== Material for this exercise ==
** Start **
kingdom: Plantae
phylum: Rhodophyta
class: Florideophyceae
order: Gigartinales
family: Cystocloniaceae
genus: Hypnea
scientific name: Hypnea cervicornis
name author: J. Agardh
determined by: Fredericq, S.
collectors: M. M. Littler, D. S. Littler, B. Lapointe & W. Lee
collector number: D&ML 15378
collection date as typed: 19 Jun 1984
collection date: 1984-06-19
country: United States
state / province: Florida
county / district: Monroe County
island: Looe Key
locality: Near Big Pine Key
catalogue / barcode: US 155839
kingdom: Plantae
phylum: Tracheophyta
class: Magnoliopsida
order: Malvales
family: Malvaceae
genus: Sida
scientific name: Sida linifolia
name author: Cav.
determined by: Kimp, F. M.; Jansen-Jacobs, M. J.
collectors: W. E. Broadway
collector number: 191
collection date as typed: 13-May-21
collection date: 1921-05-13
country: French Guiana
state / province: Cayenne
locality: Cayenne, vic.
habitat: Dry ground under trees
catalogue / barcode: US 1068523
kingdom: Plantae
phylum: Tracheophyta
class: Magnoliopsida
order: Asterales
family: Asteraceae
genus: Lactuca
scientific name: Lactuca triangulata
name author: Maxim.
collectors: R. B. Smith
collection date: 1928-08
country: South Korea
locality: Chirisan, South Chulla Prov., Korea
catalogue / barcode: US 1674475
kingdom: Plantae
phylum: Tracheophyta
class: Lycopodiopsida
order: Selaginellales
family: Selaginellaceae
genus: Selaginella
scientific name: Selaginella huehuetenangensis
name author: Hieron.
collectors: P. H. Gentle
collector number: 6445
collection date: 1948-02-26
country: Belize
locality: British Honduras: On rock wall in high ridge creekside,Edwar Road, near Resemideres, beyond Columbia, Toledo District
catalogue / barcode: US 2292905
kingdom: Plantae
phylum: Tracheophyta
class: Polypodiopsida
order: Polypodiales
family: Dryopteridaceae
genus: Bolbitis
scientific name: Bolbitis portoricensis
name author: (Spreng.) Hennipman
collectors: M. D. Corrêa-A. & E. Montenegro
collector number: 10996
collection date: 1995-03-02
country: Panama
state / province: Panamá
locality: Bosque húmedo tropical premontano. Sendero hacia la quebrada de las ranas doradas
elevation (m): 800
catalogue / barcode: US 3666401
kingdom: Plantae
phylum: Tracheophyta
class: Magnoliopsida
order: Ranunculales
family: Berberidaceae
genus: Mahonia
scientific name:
** End **
== Work instructions ==
Rewrite the records from the first line up to and including the line containing "genus: Sida", changing "locality" to "site" and keeping everything else the same.

== Finished task ==
kingdom: Plantae
phylum: Rhodophyta
class: Florideophyceae
order: Gigartinales
family: Cystocloniaceae
genus: Hypnea
scientific name: Hypnea cervicornis
name author: J. Agardh
determined by: Fredericq, S.
collectors: M. M. Littler, D. S. Littler, B. Lapointe & W. Lee
collector number: D&ML 15378
collection date as typed: 19 Jun 1984
collection date: 1984-06-19
country: United States
state / province: Florida
county / district: Monroe County
island: Looe Key
site: Near Big Pine Key
catalogue / barcode: US 155839
kingdom: Plantae
phylum: Tracheophyta
class: Magnoliopsida
order: Malvales
family: Malvaceae
genus: Sida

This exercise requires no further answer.